Outside of Equities, there is some real weakness in Treasuries near-term as yields have turned up to follow stocks over the last few days. Meanwhile the Dollar has been gradually getting weaker, with the Euro trying to firm while Pound Sterling has found a small bid given the UK Parliament's decision to block a No-deal Brexit. Bottom line, the trend in US Dollar can't be called bearish just yet in the short run, and it's still difficult to expect prices to fall right away. WIth regards to Yields, it's thought that another 1-2 days of yield bounce is possible, but this should pave the way for a reversal back lower, and could coincide with equities following suit in the weeks ahead.

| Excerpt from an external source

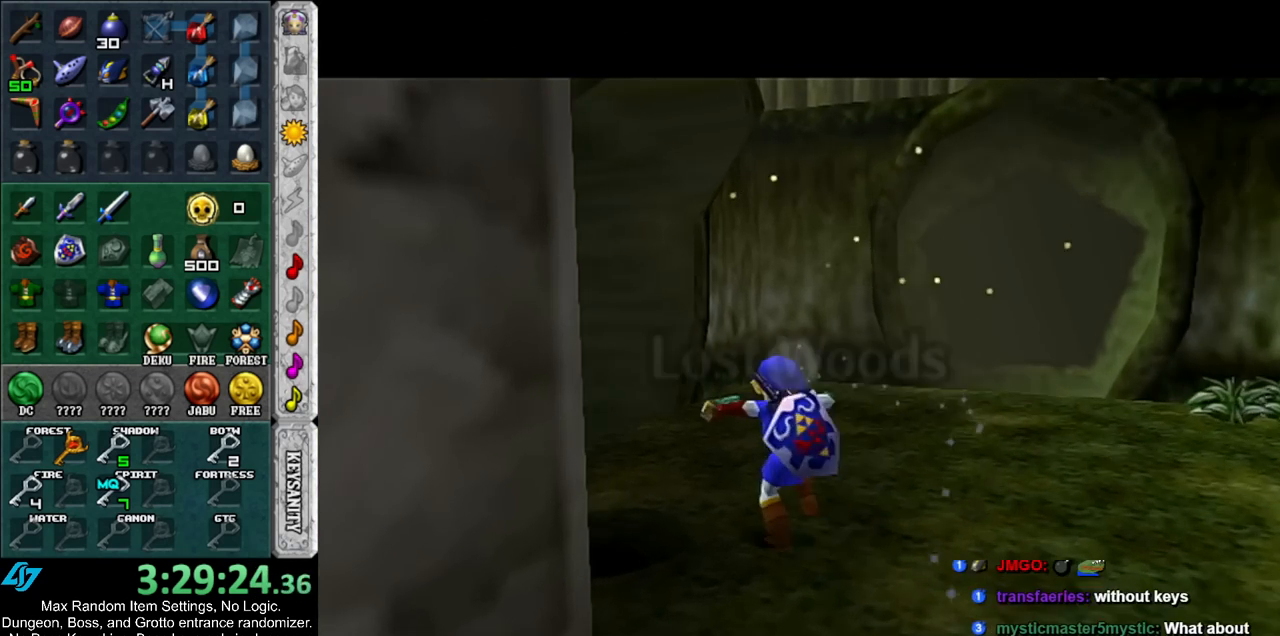
{"buttons": [], "left_stick": "up-left", "right_stick": "center", "events": []}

Overall, its right to be far more selective at this stage of the rally and there are some cyclical facotrs that could allow for a minor top in stocks by early morning Friday into next Monday. If this doesn't work, than 4/9-4/10 is the next most important area. VIX in particular rose to new multi-day high closes yesterday, which is odd given the market rally and typically makes it worthwhile to pay attention for the potential for a reversal. However, it's thought that a 3-5% pullback into end of April would be buyable, and for now, cannot be confirmed given the lack of weakness. One should stick with Discretionary into next week and buy weakness in Healthcare, while avoiding Tech at this point along with Staples.


Long XRT, Lowering targets to 45.75-46.25 with stops raised to 44.75 on a close

Long XLY with targets at 118 and stops raised to 113.50

Long FAANG stocks-AMZN and NFLX are catching up and target for NYFANG index (bloomberg is 2800 with stop at 2612

Long TLT- Target 127.5. Use this weakness to add to longs with stops under 123

Additional charts and thoughts below.


S&P has now risen for five straight days, which often historically has led to at least a bit more strength in the days to come. In this case, prices are entering the first of two key time zones for trend change. The first starts Thursday into next Monday, and the second will take place at the end of next week. Breadth has stalled a bit, while momentum has failed to keep up with prices push back to new highs. Overall, until there is evidence of price turning down to take out 2848 on a close, it's worth still sticking with this rally, but yet looking to rotate out of groups like Technology and into Healthcare. Specifically for the next 3-5 days, Consumer Discretionary looks to be an outperformer into next week, and should be favored for outperformance. In regards to S&P, we'll need to see some degree of weakness to pay attention with daily closes under 2848.


Technology has now risen right back to former highs, a level which should provide some resistance to this rally. Semiconductor stocks in particular have risen more than 35% in the last 3 months and now up to similar levels. Momentum, meanwhile, has failed to keep up with price action , and this combined with former resistance, could be important in allowing for a slowdown in Tech in the coming days. Overall, it looks right to sell into this move in Tech and consider diversifying into different sectors.


Consumer Staples has broken the trend from December over the last two trading days. It was thought that the flight to Defensive might prove short-lived, and with the equity rally having persisted of late, this group has now weakened enough to violate its uptrend. This is a bearish development and should lead to additional underperformance in the days and weeks ahead after this rally.